I'll write more later -- you know, when I've had more than 5 hours of sleep in a night for a couple of days in a row -- but for now I'll just say the lecture went great, the reading went swell, and last night the rising 4th semesters threw a Hawaiian theme party for us and fulfilled my dream of being a fifties pin-up girl.



Tomorrow I'm done. I won't be leaving this community for good, no, no. You have not seen the last of me, VCFA.

I leave you with a word from Brigadoon, which applies just as well to VCFA:

"It's the hardest thing in the world to give everything. Though it's usually the only way to get everything."

Wednesday, July 8, 2009

Moonwalks and mermaids

This week I . . .

I made rich people happy by dressing like an astronaut. Yes, I'll do just about any weird thing for money. While helping people find the bathroom and roof access at the planetarium, I said things like, "all systems go," and "careful coming in for landing" to spice up otherwise mundane activities like walking up and down stairs.



I experienced the 70's time warp that is the Bunny Hutch. Do yourself a favor, go to this website and listen to the theme song. Batting cages, giant ice cream, children behind the counter, serious mini-golf . . .



. . . and an arcade with a claw machine full of equal parts candy and ants. The computerized sex tester tells me I am an "angel." Not as good as "hot pants," but way better than "motherly."

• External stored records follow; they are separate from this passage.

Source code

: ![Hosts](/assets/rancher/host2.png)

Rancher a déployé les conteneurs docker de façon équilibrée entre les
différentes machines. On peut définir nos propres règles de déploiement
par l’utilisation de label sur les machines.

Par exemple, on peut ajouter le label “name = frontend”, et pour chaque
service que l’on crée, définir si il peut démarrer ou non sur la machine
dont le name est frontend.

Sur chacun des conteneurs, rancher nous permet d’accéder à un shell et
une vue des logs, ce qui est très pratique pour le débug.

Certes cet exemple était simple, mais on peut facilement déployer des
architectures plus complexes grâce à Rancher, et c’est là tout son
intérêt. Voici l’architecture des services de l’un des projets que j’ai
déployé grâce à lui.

The special, special times at the Bunny Hutch were balanced by days of intensive lecture revising and power point design. When I bragged on FB about how awesome I am at Power Point now, a friend pointed me to the Power Point art of David Byrne. How does one man contain so much weird awesome?

The Neofuturists gave me much joy with their staged reading of Cruising at the film fest, as did my TWG friends on Monday night.

On the fourth of July I celebrated the birth of my favorite baby, who I am proud to call my fake niece. I also celebrated good friends, tabouleh, chocolate pie, a crazy Roger's Park apocalyptic warzone fireworks show by the lake, and Lacy's cat Bowie getting along with Parker.

An old friend came to visit me, and because one Bunny Hutch mermaid was not enough . . .



. . . we tore the Northwestern campus apart and found further proof that mermaids do exist. This one likes lemondrops.



Lest you think my life is full of only good things, yesterday it rained waste water in my apartment, and now my bathroom ceiling looks like this.



Uh-huh. But it cannot get me down, because Thursday I drive to Birmingham, and Friday I fly to Montpelier, and on the 15th I give a lecture and on the 19th I give a reading, and on July 20th, I am going to freaking graduate!